Manitoba’s COVID-19 immunization timeline continues to improve after the first batch of the AstraZeneca-Oxford vaccine arrived in the province.
The first 18,000 doses of the vaccine arrived yesterday and will be distributed to 200 pharmacies and doctor’s offices beginning this week, provincial vaccine task force co-lead Johanu Botha said during a technical briefing for media on Wednesday morning.
Task force officials also say everyone eligible for a vaccine should be able to get at least one dose two weeks sooner than expected earlier.
Dr. Joss Reimer, medical lead for the task force, and Botha are holding a news conference at 12:30 p.m. CT that’s expected to include more detail about eligibility criteria for the AstraZeneca vaccine.
CBC Manitoba will live stream the news conference here, on CBC Gem and on Facebook and Twitter.
Revised supply projections from the federal government mean that even in a low-dose scenario, Manitobans will be able to get one shot by the middle of June, Botha said at the technical briefing. That improves timelines released last week that had the final first-dose shots being administered at the end of June in the low-supply scenario.

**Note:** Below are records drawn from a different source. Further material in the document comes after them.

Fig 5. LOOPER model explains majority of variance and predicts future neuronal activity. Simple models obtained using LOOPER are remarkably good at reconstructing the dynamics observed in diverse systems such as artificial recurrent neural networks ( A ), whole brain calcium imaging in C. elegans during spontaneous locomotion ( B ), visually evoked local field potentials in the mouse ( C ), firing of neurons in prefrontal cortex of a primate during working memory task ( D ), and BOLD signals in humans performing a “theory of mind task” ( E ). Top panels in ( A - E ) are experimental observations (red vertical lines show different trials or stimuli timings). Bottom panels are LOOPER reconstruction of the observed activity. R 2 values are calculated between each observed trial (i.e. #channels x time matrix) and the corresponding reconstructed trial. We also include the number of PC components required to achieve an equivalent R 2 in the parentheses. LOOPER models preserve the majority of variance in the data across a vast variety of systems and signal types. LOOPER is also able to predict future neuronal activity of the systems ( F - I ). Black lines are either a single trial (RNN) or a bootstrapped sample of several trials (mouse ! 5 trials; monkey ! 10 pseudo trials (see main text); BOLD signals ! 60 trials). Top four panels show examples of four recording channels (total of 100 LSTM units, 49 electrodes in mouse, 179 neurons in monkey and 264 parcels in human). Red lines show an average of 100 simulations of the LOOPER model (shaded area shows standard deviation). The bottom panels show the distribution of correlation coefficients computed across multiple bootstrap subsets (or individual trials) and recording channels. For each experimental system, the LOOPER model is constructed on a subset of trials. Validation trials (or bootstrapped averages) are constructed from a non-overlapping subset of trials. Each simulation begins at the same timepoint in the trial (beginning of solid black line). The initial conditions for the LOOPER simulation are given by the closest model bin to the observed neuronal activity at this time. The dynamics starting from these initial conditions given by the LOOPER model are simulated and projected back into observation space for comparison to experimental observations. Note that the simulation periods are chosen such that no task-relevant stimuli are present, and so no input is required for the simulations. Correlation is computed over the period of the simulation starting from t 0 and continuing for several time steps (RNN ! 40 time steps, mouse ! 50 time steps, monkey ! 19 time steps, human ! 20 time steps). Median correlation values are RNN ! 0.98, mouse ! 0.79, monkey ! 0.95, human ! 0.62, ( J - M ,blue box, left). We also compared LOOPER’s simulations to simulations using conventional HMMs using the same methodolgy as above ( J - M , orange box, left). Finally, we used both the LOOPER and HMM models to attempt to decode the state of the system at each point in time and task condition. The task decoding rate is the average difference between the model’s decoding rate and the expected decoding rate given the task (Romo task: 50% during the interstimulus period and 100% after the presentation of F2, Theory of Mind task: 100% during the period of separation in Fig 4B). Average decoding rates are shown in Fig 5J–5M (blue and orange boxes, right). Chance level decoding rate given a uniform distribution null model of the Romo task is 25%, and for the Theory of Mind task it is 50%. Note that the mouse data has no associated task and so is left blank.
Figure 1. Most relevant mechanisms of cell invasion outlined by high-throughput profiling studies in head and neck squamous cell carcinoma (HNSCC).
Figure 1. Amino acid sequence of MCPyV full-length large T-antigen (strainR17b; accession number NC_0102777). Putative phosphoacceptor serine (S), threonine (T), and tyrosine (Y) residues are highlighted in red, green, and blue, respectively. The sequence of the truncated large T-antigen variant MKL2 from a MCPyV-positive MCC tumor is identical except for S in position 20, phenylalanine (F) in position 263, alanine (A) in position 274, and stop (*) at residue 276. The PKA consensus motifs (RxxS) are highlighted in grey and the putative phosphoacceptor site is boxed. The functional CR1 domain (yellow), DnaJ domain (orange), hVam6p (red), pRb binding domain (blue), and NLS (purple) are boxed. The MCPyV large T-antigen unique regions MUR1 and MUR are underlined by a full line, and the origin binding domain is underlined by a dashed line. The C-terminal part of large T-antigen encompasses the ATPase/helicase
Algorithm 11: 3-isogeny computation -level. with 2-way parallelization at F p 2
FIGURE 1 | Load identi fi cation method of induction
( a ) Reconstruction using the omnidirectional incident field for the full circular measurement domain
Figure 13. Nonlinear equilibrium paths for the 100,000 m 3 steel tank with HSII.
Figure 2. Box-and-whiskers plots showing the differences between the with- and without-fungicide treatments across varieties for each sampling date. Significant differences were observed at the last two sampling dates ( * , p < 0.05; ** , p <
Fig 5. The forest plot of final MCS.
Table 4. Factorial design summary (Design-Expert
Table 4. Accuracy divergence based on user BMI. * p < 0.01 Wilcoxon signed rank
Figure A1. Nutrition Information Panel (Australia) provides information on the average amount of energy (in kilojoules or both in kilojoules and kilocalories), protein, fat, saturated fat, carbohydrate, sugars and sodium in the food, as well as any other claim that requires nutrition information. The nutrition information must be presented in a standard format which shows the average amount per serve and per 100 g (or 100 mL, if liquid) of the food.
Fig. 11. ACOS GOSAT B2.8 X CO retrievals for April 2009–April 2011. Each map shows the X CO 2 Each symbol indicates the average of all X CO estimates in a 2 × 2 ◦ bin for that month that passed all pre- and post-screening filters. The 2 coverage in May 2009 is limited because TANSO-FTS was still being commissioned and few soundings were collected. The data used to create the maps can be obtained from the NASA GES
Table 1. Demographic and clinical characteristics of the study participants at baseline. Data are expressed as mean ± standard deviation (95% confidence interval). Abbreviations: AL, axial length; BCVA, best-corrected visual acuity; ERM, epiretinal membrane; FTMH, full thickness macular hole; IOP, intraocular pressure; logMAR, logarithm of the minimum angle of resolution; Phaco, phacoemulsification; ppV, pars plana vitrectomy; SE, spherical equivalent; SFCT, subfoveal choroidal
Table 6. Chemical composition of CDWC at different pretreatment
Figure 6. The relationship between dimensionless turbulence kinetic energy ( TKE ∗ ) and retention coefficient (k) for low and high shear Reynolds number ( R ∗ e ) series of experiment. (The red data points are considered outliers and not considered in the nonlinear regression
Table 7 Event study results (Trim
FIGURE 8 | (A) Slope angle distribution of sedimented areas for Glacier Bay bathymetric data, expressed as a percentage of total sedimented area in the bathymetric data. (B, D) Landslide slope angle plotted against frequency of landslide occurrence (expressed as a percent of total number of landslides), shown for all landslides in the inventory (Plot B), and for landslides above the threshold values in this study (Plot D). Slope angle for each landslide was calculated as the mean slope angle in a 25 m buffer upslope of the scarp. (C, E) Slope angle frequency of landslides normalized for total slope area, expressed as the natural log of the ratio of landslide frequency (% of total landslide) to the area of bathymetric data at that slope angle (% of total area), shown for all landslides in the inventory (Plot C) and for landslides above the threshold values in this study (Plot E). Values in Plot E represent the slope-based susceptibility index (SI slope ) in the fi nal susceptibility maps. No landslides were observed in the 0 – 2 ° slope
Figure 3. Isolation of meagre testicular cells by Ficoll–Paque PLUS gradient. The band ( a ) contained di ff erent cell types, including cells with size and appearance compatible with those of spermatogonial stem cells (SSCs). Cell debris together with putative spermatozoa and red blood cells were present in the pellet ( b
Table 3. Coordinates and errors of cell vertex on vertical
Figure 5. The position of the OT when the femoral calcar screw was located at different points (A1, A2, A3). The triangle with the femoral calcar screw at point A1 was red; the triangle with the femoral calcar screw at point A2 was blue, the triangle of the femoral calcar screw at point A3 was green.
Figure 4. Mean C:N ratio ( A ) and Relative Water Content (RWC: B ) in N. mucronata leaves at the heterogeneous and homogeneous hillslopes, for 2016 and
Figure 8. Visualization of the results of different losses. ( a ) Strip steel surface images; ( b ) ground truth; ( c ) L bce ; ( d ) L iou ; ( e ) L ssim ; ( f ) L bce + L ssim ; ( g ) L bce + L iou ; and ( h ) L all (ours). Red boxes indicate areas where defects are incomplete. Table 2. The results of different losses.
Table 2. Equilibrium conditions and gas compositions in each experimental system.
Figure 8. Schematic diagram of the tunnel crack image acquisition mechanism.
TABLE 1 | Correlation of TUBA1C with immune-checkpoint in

A high-dose scenario remains relatively unchanged; it projects eligible Manitobans will have their first shot by May 21, as opposed to the target announced last week of May 18.
Both timelines would put needles in the arms of younger Manitobans months sooner than previously projected.
Canada’s immunization timelines have undergone a series of revisions in recent weeks as the medical literature evolves and the country receives more options.
Less than two weeks ago, Health Canada approved the AstraZeneca-Oxford vaccine for use in all adults.
Eligibility requirements for the AstraZeneca-Oxford vaccine haven’t been released, though health officials suggested the first wave to receive it would likely be people 50-64, possibly specifically those most at risk.
AstraZeneca became the third vaccine in Canada’s arsenal, after the previously approved Moderna and Pfizer-BioNTech vaccines. The Moderna and Pfizer vaccines have extreme cold storage requirements and will continue to be given at vaccine supersites and other places with appropriate refrigeration infrastructure, including some First Nations.
One week ago, Manitoba decided to lengthen the time between first and second doses, from a few weeks to up to four months, following in the footsteps of B.C. and other jurisdictions.
Top provincial health officials have said the latest real-world evidence from multiple countries suggests a single dose provides a higher degree of protection than clinical trials suggested. The National Advisory Committee on Immunization also approves of the move.
Days after the delayed dosing recommendation, Health Canada approved a fourth, single-shot vaccine by Johnson & Johnson. The rollout of that vaccine is still being worked out. Other vaccines are still under review by Health Canada.